Charging policy boost

The convenience and cost of recharging are not the only factors that influence the purchase of electric vehicles.

“The $7,500 tax credit policy for which electric vehicle buyers are eligible contributed to about 48.5% of electric vehicle sales from 2011 to 2013,” says Li, who is an environmental and energy economics assistant professor at Cornell. “It is important to note that indirect network effects explained 42% of that sales increase.”

By contributing to sales of nearly half the electric vehicles sold, some would consider the tax policy a success. Tong and Li maintain the money, which amounted to $1.05 billion in subsidies, could have been used to build more than 60,000 charging stations instead of giving it to consumers. That number of potential charging stations represents about half the total number of gasoline stations in the United States.
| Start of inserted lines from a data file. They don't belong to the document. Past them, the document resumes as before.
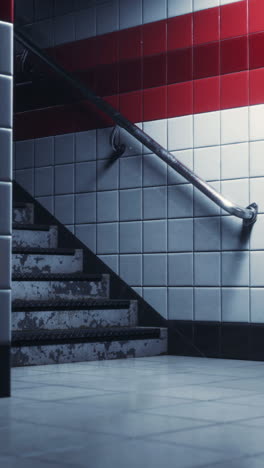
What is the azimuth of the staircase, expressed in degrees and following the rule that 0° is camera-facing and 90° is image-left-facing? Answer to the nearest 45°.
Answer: approximately 315°
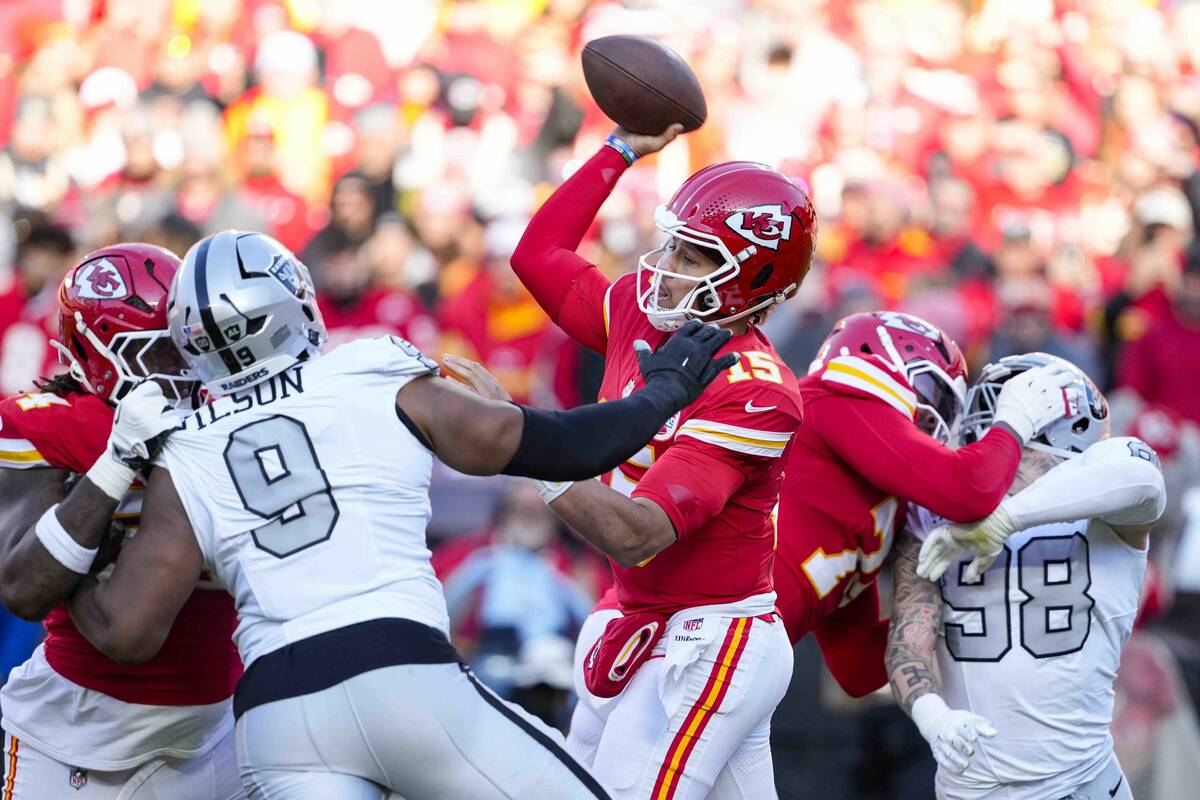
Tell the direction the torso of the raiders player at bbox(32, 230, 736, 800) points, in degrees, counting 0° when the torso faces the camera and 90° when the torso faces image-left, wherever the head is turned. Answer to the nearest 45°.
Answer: approximately 180°

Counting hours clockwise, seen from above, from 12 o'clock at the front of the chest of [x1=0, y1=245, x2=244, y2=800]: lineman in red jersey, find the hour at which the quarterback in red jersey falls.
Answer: The quarterback in red jersey is roughly at 11 o'clock from the lineman in red jersey.

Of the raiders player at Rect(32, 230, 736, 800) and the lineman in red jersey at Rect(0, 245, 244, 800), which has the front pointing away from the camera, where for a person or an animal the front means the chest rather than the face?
the raiders player

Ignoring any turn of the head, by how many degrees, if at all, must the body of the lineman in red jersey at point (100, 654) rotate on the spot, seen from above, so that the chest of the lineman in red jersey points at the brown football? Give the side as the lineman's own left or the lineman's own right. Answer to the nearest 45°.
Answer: approximately 45° to the lineman's own left

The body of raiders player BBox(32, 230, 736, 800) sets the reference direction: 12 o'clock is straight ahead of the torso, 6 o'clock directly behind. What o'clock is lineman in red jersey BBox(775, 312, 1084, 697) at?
The lineman in red jersey is roughly at 2 o'clock from the raiders player.

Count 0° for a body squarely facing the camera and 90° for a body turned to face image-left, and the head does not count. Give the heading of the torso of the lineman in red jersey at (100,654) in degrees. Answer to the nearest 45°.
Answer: approximately 315°

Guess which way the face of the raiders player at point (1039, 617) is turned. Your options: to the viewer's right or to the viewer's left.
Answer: to the viewer's left

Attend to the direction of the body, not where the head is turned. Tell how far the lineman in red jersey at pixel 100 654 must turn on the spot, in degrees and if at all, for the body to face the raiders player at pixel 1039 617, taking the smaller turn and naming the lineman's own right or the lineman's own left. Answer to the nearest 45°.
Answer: approximately 45° to the lineman's own left

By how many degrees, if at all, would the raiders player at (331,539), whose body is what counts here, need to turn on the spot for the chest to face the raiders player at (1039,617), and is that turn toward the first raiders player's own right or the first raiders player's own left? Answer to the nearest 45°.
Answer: approximately 90° to the first raiders player's own right
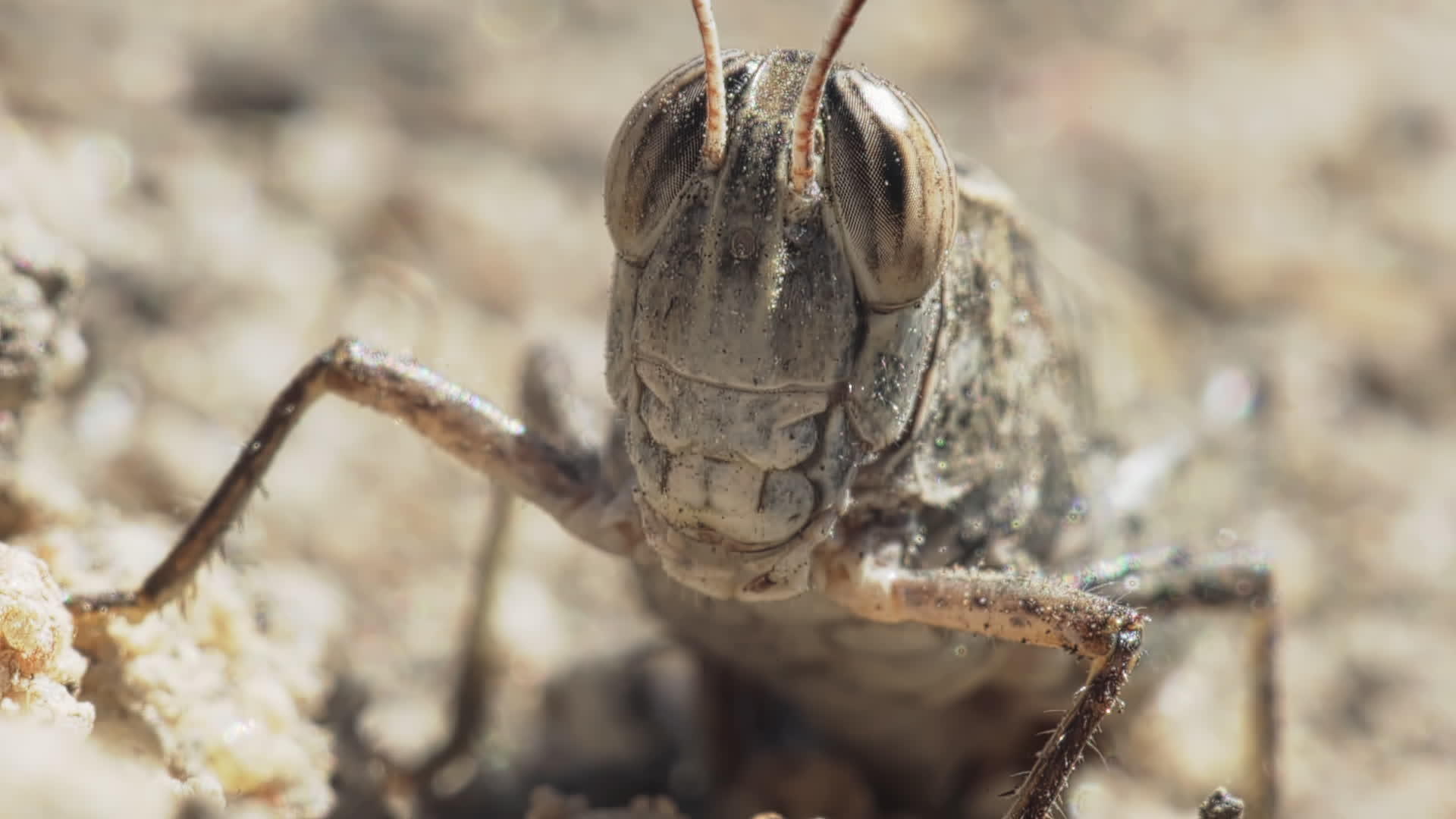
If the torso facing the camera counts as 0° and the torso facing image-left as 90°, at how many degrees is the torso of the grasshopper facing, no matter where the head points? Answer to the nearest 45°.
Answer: approximately 0°
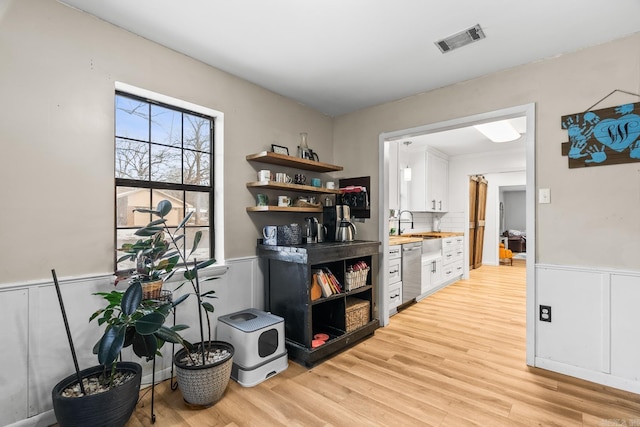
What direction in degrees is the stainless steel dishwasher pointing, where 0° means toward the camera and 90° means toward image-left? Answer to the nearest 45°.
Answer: approximately 315°

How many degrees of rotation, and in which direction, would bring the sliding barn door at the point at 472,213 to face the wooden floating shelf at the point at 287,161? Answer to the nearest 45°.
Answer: approximately 45° to its right

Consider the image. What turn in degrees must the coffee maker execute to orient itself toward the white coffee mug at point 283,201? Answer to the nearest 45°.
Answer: approximately 90° to its right

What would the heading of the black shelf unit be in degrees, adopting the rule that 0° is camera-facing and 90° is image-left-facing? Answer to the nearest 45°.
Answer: approximately 315°

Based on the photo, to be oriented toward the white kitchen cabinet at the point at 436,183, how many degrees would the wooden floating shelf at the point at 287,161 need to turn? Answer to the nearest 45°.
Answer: approximately 90° to its left

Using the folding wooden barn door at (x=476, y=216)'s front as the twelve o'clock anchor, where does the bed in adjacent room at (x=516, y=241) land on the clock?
The bed in adjacent room is roughly at 8 o'clock from the folding wooden barn door.

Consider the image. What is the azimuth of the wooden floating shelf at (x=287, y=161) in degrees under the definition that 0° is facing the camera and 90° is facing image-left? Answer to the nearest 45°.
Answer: approximately 315°
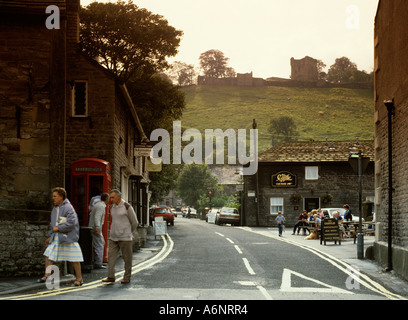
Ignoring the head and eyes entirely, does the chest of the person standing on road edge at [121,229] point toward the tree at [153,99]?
no

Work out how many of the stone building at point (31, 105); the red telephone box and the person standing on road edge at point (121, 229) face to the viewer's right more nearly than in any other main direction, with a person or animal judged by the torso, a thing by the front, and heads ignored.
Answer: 1

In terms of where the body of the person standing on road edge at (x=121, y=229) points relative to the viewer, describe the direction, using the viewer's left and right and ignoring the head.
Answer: facing the viewer and to the left of the viewer

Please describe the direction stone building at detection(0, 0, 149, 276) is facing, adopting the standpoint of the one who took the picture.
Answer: facing to the right of the viewer

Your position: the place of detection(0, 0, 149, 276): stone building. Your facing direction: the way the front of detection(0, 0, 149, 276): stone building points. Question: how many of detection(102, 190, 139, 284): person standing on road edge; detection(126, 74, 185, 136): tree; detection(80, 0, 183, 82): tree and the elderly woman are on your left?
2

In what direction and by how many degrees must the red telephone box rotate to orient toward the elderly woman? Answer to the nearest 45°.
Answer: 0° — it already faces them

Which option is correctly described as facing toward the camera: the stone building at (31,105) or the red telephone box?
the red telephone box

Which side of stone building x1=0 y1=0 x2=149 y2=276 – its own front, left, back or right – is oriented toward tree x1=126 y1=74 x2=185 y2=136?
left

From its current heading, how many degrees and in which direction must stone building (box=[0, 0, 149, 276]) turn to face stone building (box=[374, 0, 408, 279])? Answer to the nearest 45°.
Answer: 0° — it already faces it

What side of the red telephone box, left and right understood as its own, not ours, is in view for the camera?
front

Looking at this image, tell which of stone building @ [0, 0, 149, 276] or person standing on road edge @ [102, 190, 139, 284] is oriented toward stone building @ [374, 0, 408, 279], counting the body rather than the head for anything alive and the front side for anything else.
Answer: stone building @ [0, 0, 149, 276]

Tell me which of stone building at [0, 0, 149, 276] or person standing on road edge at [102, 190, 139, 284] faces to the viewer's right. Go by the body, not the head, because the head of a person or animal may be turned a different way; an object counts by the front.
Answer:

Moreover, based on their analysis, Tong, Li, and their research colleagues say 60,000 new charging stations could have led to 5x more electric vehicles sold.

However, they report the tax subsidies had a net positive effect, providing about $200 million in long-term environmental benefits between 2011 and 2013.

Energy independence

Tong and Li find that allowing supply and demand to determine market outcomes without government involvement may not be the best approach for electric vehicle sales. The economically efficient solution would use government intervention to help consumers, firms, and the environment.

“The goal of this project is to study the diffusion process,” Tong says. “In particular, the necessary charging station infrastructure that supports EV diffusion.”

The research team aims to identify engineering, economic, and policy issues impacting growth of electric vehicle use.